## SELECTION
Search code examples
pythonregexregex-alternation

Regex in Python: Separate words from numbers JUST when not in list (Variable exception)


This question is related to this one. I'd like to have variable exceptions which can receive a list of alphanumeric variables or null.

For instance, I have a dummy function that returns possible alphanumeric values which such letters and numbers have to stay together:

def get_substitutions(word):
    if word.lower() == 'h20':
        return 'h20'
    return None

In addition, I have the following main function getting those possible alphanumeric values that do not have to be separated. If the text variable (input) has an alphanumeric word in the exceptions then this will not be separated otherwise space is added :

import re

text='1ST STREET SCHOOL'

exceptions = list()

for word in re.sub(r'[^\w]+', ' ', text, 0, re.IGNORECASE).split():
    if get_substitutions(word):
        exceptions.extend([word.lower()])

exception_rx = '|'.join(map(re.escape, exceptions))
generic_rx = r'(?<=\d)(?=[^\d\s])|(?<=[^\d\s])(?=\d)'
rx = re.compile(rf'({exception_rx})|{generic_rx}', re.I)

print(rx.sub(lambda x: x.group(1) or " ", text))

However, when exception_rx is null, then I am getting space between each letter:

1 S T   S T R E E T   S C H O O L 

Is possible to handle this scenario without including any if statement and just using regex syntax?

## GIVEN TASK
Answer these about the regex question above, one per line:
1. What string is assigned to the variable text?
2. For which lower-case word does get_substitutions return a value rather than None?
3. What does the writer hope to handle the empty-exceptions case without?

## DATASET EXCERPT
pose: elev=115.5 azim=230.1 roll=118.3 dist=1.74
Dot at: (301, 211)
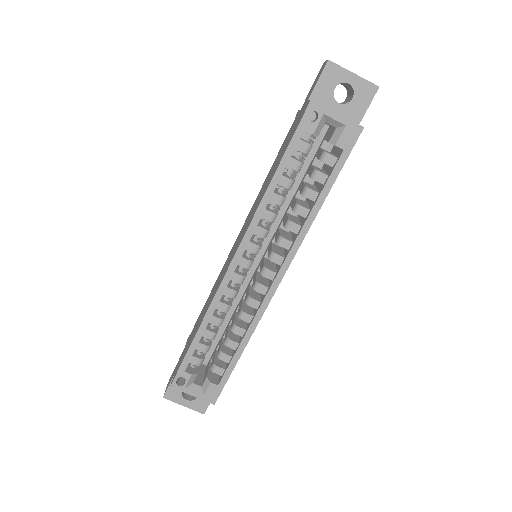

## EXPECTED ANSWER
1. '1ST STREET SCHOOL'
2. 'h20'
3. Any if statement, using only regex syntax.